Task instructions:
Copy the lines below without changing any character, starting at the line that contains "<h1>Network Security Groups" and ending at the line that contains "In this tutorial, we", with both of those lines included.

[Start of section]

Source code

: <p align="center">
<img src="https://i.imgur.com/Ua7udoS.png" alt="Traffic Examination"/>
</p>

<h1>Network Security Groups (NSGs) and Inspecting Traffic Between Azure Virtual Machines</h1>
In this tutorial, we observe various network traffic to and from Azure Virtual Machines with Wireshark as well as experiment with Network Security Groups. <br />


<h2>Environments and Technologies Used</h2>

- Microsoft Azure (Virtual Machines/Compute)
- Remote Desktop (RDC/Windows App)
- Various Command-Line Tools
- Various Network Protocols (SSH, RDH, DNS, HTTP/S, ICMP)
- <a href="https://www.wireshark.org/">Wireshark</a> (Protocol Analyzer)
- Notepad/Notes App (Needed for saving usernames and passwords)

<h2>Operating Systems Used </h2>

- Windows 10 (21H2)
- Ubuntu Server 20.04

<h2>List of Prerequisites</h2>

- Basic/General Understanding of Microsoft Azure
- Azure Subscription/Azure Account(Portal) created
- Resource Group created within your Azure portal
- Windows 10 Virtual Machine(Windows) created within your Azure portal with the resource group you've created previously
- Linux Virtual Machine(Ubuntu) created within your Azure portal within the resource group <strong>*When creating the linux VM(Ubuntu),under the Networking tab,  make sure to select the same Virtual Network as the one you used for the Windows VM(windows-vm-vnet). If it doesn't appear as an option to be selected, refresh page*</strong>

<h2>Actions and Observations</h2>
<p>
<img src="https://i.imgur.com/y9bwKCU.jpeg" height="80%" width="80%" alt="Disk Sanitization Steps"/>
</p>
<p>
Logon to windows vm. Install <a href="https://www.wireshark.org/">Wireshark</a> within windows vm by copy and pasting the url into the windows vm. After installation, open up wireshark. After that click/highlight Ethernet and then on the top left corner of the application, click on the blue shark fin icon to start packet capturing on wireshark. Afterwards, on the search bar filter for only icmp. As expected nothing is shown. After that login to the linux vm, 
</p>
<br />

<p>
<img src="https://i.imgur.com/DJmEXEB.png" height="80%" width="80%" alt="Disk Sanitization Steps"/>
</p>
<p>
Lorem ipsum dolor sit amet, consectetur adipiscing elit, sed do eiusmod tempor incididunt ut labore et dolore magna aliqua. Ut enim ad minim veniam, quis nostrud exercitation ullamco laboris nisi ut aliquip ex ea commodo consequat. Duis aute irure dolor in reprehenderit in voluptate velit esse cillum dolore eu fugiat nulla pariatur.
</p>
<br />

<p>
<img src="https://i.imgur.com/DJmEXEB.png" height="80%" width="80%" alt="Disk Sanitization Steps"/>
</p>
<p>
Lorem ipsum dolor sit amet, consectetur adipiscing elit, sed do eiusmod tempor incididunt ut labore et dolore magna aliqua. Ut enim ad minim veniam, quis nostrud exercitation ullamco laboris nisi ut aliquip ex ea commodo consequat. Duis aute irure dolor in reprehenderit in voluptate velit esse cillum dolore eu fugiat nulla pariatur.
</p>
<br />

[End of section]

Written answer:
<h1>Network Security Groups (NSGs) and Inspecting Traffic Between Azure Virtual Machines</h1>
In this tutorial, we observe various network traffic to and from Azure Virtual Machines with Wireshark as well as experiment with Network Security Groups. <br />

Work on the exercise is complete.